Because the present we know is not divorced from the foundation upon which it was built, a foundation of brutality toward Black bodies (and all bodies of Color).  When George Zimmerman walks free and it takes 2 weeks and tremendous public pressure for police outside of Detroit to charge a White man in the cold blooded-murder of Renisha McBride, this “justice” stands upon a system that was fundamentally built on the enslavement and brutality of Black bodies.

To force ourselves to watch when we want to close our eyes or put our hands over our faces is to breathe in, in whatever way the fiction of film may allow us, the air that surrounds us every day but we often choose not to recognize is there: the air of White Supremacy in these United States.

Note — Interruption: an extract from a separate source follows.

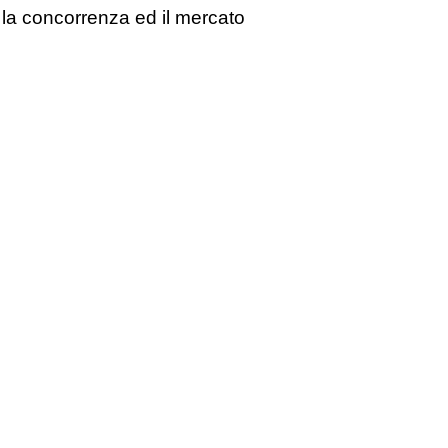
er la concorrenza ed il mercato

In the end, there is no amount of film watching and discussion that will allow us to truly know the brutality that comes from White Supremacy, but the simple act of, as a mentor and professor often says, “wading through the shit,” facing the brutality, at least might allow us to connect emotionally and spiritually with the price we pay for the privileges of Whiteness.

So let’s start there.

In Peace,

Jamie

P.S. If you can’t afford to pay $12.50 to see the film, consider watching what bell hooks called the only film on slavery that she’s truly liked, Slavery By Another Name.  You can stream it for free online.  Then talk about it with your family and friends.

P.P.S. For those folks who are indignant that this is so specifically addressed to White-identified people, listen to Julie Landsman one more time:

It is not up to African Americans to follow through. It is not even suggested here that they go see this movie. Each of us can decide that for ourselves. I do believe, however, that it is up to whites to understand our history, our complicity—whether it was my uncle’s bank in Connecticut that profited from the slave trade, or the ivy league universities that also took advantage of the bondage of millions. I believe it is up to whites to make time for 12 Years A Slave, because until we experience this from the inside, as McQueen hopes we do, we will not have the will to redress it. We will not understand the intimate way it feels to experience loss, and the historical memory of such a loss on a grand scale. We will continue to leave whole people’s behind.